DMZs are expensive to begin with.   It is remarkable the growth in the amount and variety of security equipment we need provide web access, send emails, and give staff access to some information the need: multiple firewalls, IPS, anti-spam, anti-virus, SSL termination, web application firewalls, SSL VPNs, … a lot of expensive stuff.   This is the “1x” cost.   Adding a few more firewalls or a new safeguard is additive but not really a multiplier.

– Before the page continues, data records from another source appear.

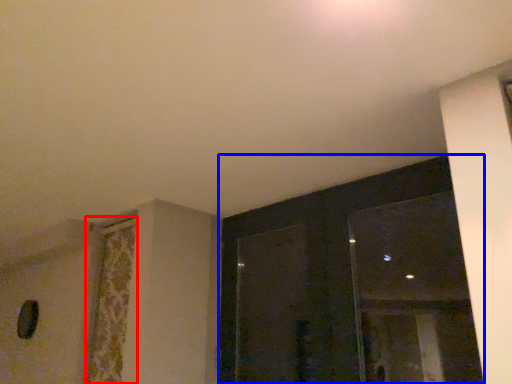
Question: Among these objects, which one is farthest to the camera, curtain (highlighted by a red box) or window (highlighted by a blue box)?

Choices:
 (A) curtain
 (B) window

Answer: (A)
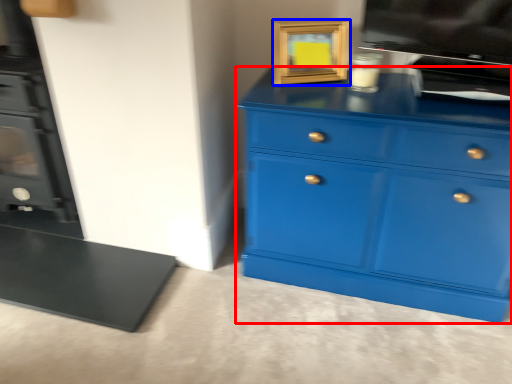
Question: Which point is closer to the camera, chest of drawers (highlighted by a red box) or picture frame (highlighted by a blue box)?

Choices:
 (A) chest of drawers
 (B) picture frame

Answer: (A)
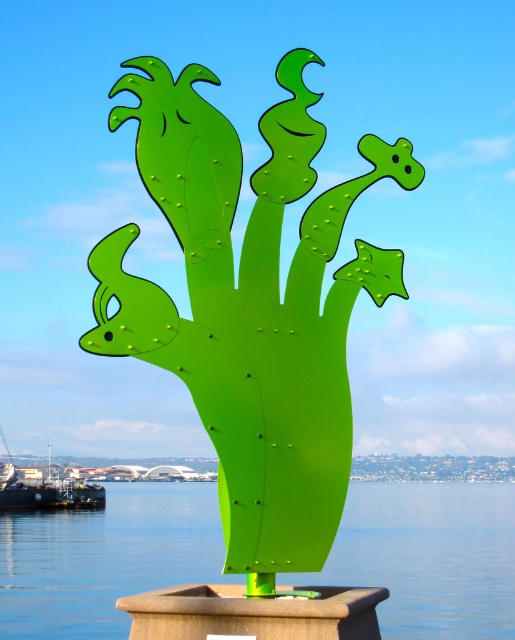
Who is positioned more to the left, green metallic sculpture at center or green plastic water at center?

From the viewer's perspective, green metallic sculpture at center appears more on the left side.

Describe the element at coordinates (250, 307) in the screenshot. I see `green metallic sculpture at center` at that location.

Find the location of a particular element. This screenshot has width=515, height=640. green metallic sculpture at center is located at coordinates (250, 307).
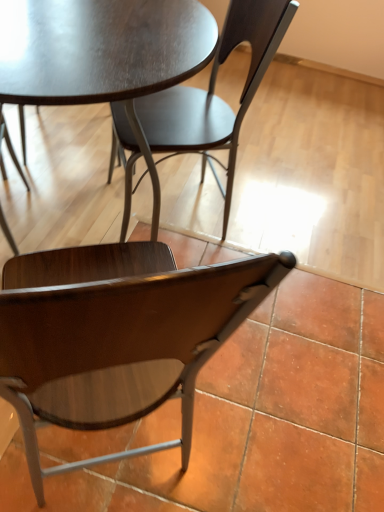
The height and width of the screenshot is (512, 384). Identify the location of free point below matte dark wood table at center (from a real-world perspective). (60, 198).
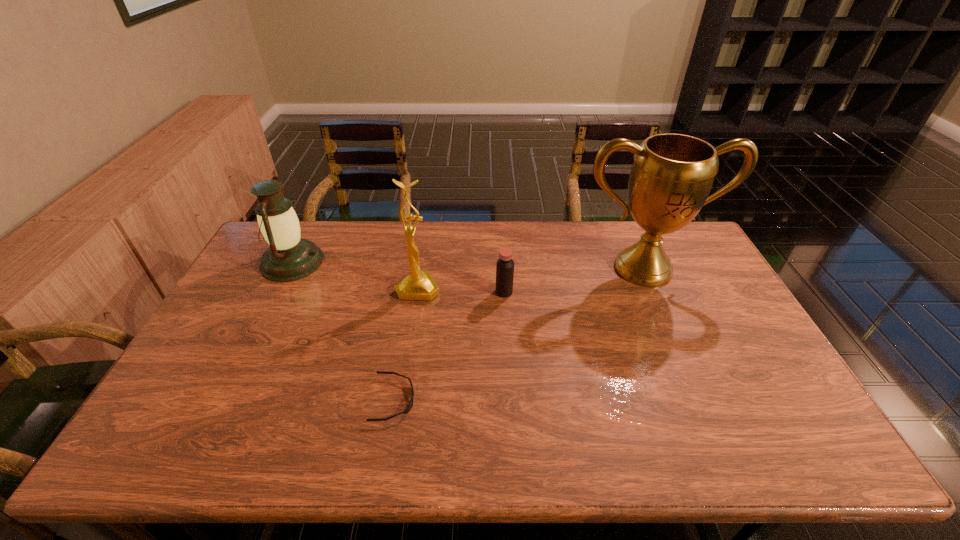
You are a GUI agent. You are given a task and a screenshot of the screen. Output one action in this format:
    pyautogui.click(x=<x>, y=<y>)
    Task: Click on the vacant area that lies between the rightmost object and the vinegar
    
    Given the screenshot: What is the action you would take?
    pyautogui.click(x=573, y=280)

Where is `vacant point located between the lantern and the fourth tallest object`? Image resolution: width=960 pixels, height=540 pixels. vacant point located between the lantern and the fourth tallest object is located at coordinates (398, 277).

Where is `free spot between the sunglasses and the rightmost object`? The height and width of the screenshot is (540, 960). free spot between the sunglasses and the rightmost object is located at coordinates (518, 334).

At what (x,y) coordinates should I click in order to perform the action: click on unoccupied position between the fourth shortest object and the leftmost object. Please return your answer as a coordinate pair (x, y). This screenshot has height=540, width=960. Looking at the image, I should click on [x=355, y=275].

Locate an element on the screen. The height and width of the screenshot is (540, 960). object that is the closest one to the fourth object from left to right is located at coordinates (419, 285).

Select which object is the third closest to the tallest object. Please provide its 2D coordinates. Your answer should be formatted as a tuple, i.e. [(x, y)], where the tuple contains the x and y coordinates of a point satisfying the conditions above.

[(408, 408)]

At what (x,y) coordinates should I click in order to perform the action: click on vacant space that satisfies the following two spatial constraints: 1. on the surface of the tallest object with symbols; 2. on the front-facing side of the shortest object. Please return your answer as a coordinate pair (x, y). The width and height of the screenshot is (960, 540). Looking at the image, I should click on (700, 400).

Find the location of a particular element. The height and width of the screenshot is (540, 960). vacant area in the image that satisfies the following two spatial constraints: 1. on the surface of the trophy cup with symbols; 2. on the front-facing side of the shortest object is located at coordinates (700, 400).

In order to click on vacant space that satisfies the following two spatial constraints: 1. with the light compartment facing forward on the vinegar; 2. on the left side of the third tallest object in this screenshot , I will do click(x=277, y=292).

This screenshot has width=960, height=540. What are the coordinates of `free location that satisfies the following two spatial constraints: 1. on the front side of the vinegar; 2. on the front-facing side of the nearest object` in the screenshot? It's located at (511, 400).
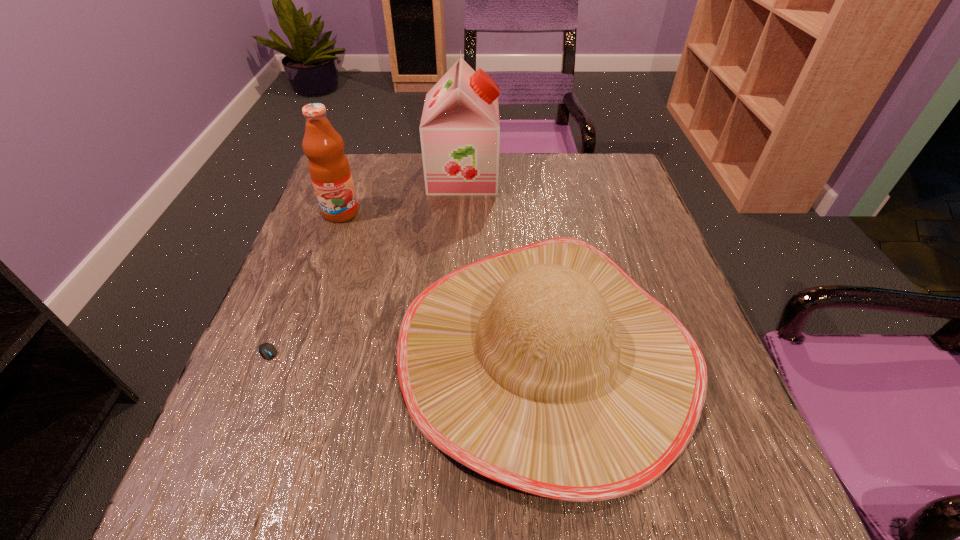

What availability model will you choose, or has been chosen for you?  Sometimes security gets to choose it, and other times the business lines will direct what model applies.  Active-Passive means a nearly 2x cost, even if the passive equipment is not as robust as the active side and often with a less expensive support fee.   Active-Active means at least a 2x cost, more when you consider the equipment to maintain state and heartbeat in case of equipment failure.  Now when you add in geography, and you want to have a second site in case of flood, fire, pestilence, or attacking-radioactive-daschunds.  That means 4x.  There are some options to scale down parts of this on one side of the balance sheet (e.g. having your second site use smaller equipment), but often there are neutralizers on the other side of the sheet (e.g. needing equipment in a test/devel environment).  There are also variants of security high availability that are not trivial.

Your availability model has significant security cost and delivery implications.